High-Fidelity Virtual Try-On beyond Paired Data Scarcity via Diffusion-based Cycle-Consistent Learning
Abstract
Diffusion-based virtual try-on methods rely on vast high-quality garment-person pairs, which are scarce in practice due to the high cost of data collection and preprocessing, limiting their performance in real-world scenarios.To overcome this bottleneck, we propose Cycle-Consistent Virtual Try-On (CCVTON), a diffusion-based approach that enables effective training using massive in-the-wild person images. Specifically, CCVTON introduces a Cycle-Consistent Learning (CCL) strategy that just employs a single unified generative model to disentangle a garment from a person image (try-off branch) and transfer it to the same individual (try-on branch), forming a reconstruction cycle.
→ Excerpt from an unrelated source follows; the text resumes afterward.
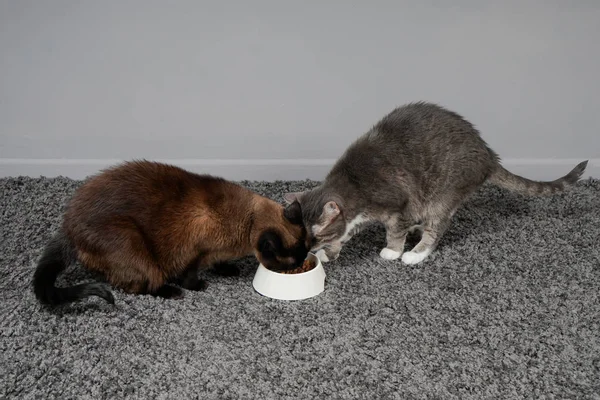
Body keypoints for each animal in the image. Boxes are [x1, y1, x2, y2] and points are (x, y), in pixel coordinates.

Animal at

To this end, we first warm up a Unified Diffusion Transformer (UDiT) on open-source paired data to acquire basic try-on and try-off capabilities. When adapting UDiT to in-the-wild person images, we employ a Multi-Criteria Filtering Operation to select high-quality garments disentangled from person images by the pretrained UDiT. These filtered garments are not used as inputs for CCL, but serve as soft constraints for a perceptual regularization loss, preventing the try-off branch from collapsing to trivial copying. In addition, we propose a garment-aware mask generation with a two-stage refinement process to suppress garment leakage while maintaining person consistency.Extensive experiments show that CCVTON achieves state-of-the-art results.